Records drawn from a dataset
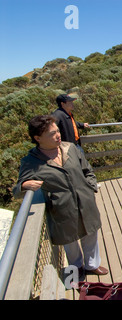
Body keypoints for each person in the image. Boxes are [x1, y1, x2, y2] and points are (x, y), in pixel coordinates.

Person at [13, 115, 108, 279]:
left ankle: (92, 265)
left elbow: (87, 170)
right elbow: (16, 191)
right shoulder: (31, 162)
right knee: (70, 240)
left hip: (85, 201)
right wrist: (24, 186)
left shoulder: (70, 148)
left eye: (57, 131)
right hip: (61, 209)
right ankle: (77, 268)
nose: (58, 135)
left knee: (90, 233)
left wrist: (90, 186)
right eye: (52, 133)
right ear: (38, 138)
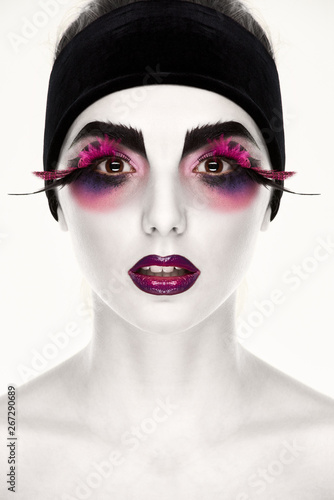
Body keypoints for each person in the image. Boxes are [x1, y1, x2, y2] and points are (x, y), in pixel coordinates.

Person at [1, 0, 334, 498]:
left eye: (216, 167)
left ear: (271, 199)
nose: (163, 220)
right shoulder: (9, 454)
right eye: (111, 167)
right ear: (58, 199)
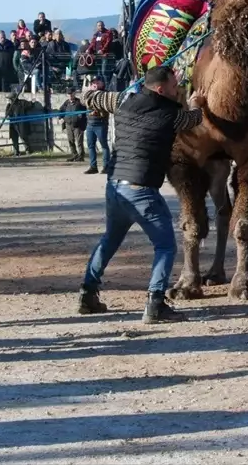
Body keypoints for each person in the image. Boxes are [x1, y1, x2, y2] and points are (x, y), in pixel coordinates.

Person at [76, 65, 205, 323]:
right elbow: (194, 120)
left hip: (115, 187)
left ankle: (88, 293)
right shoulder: (171, 113)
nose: (176, 89)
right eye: (172, 86)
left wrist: (90, 92)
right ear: (160, 89)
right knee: (166, 246)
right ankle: (155, 302)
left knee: (110, 240)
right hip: (142, 189)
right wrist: (195, 102)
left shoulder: (123, 99)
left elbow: (89, 98)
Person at [83, 76, 111, 175]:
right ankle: (93, 166)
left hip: (101, 123)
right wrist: (89, 91)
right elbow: (83, 103)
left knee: (104, 145)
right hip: (90, 123)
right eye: (93, 83)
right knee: (91, 146)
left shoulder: (106, 93)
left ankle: (106, 166)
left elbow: (107, 106)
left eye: (97, 82)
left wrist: (98, 111)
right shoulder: (89, 94)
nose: (95, 84)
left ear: (102, 83)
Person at [59, 87, 87, 162]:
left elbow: (85, 111)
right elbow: (61, 111)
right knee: (70, 141)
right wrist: (60, 118)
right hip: (68, 125)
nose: (70, 95)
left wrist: (82, 116)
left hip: (78, 126)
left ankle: (81, 156)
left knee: (79, 141)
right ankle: (74, 155)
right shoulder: (66, 103)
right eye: (69, 94)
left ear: (74, 93)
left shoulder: (79, 102)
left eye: (71, 94)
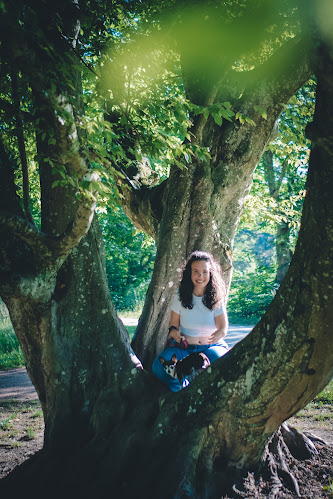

**Activity:**
Print all the records exactly, minus any images.

**Exercise response:**
Body keypoints for each person in the image. Boxes are [x1, y1, x2, y2] and points are (x, y), in pixel coordinates.

Person at [13, 115, 108, 279]:
left ankle: (92, 265)
left elbow: (87, 170)
right elbow: (16, 191)
right shoulder: (31, 162)
right knee: (70, 240)
left hip: (85, 201)
right wrist: (24, 186)
left shoulder: (70, 148)
left eye: (57, 131)
right hip: (61, 209)
right ankle: (77, 268)
nose: (58, 135)
left knee: (90, 233)
left wrist: (90, 186)
right eye: (52, 133)
right ear: (38, 138)
Body keypoints for each person in the image. Boxes are [x1, y1, x2, y2] and points are (x, y), in pixel coordinates.

Person at [1, 0, 334, 498]:
left eye: (216, 167)
left ear: (271, 199)
nose: (163, 220)
right shoulder: (9, 454)
right eye: (111, 167)
right ear: (58, 199)
Body keypoints for each person in the image. Boxes are [x1, y1, x2, y2] and points are (x, y), in pixel coordinates.

Person at [76, 65, 205, 323]:
right elbow: (194, 120)
left hip: (115, 187)
left ankle: (88, 293)
right shoulder: (171, 113)
nose: (176, 89)
right eye: (172, 86)
left wrist: (90, 92)
right ear: (160, 89)
right knee: (166, 246)
right ankle: (155, 302)
left knee: (110, 240)
right hip: (142, 189)
right wrist: (195, 102)
left shoulder: (123, 99)
left elbow: (89, 98)
Person at [83, 76, 111, 175]:
right ankle: (93, 166)
left hip: (101, 123)
right wrist: (89, 91)
right elbow: (83, 103)
left knee: (104, 145)
right hip: (90, 123)
right eye: (93, 83)
right knee: (91, 146)
left shoulder: (106, 93)
left ankle: (106, 166)
left elbow: (107, 106)
left eye: (97, 82)
left wrist: (98, 111)
right shoulder: (89, 94)
nose: (95, 84)
left ear: (102, 83)
Person at [59, 87, 87, 162]:
left elbow: (85, 111)
right elbow: (61, 111)
right knee: (70, 141)
right wrist: (60, 118)
right hip: (68, 125)
nose: (70, 95)
left wrist: (82, 116)
left hip: (78, 126)
left ankle: (81, 156)
left knee: (79, 141)
right ankle: (74, 155)
right shoulder: (66, 103)
right eye: (69, 94)
left ear: (74, 93)
left shoulder: (79, 102)
left eye: (71, 94)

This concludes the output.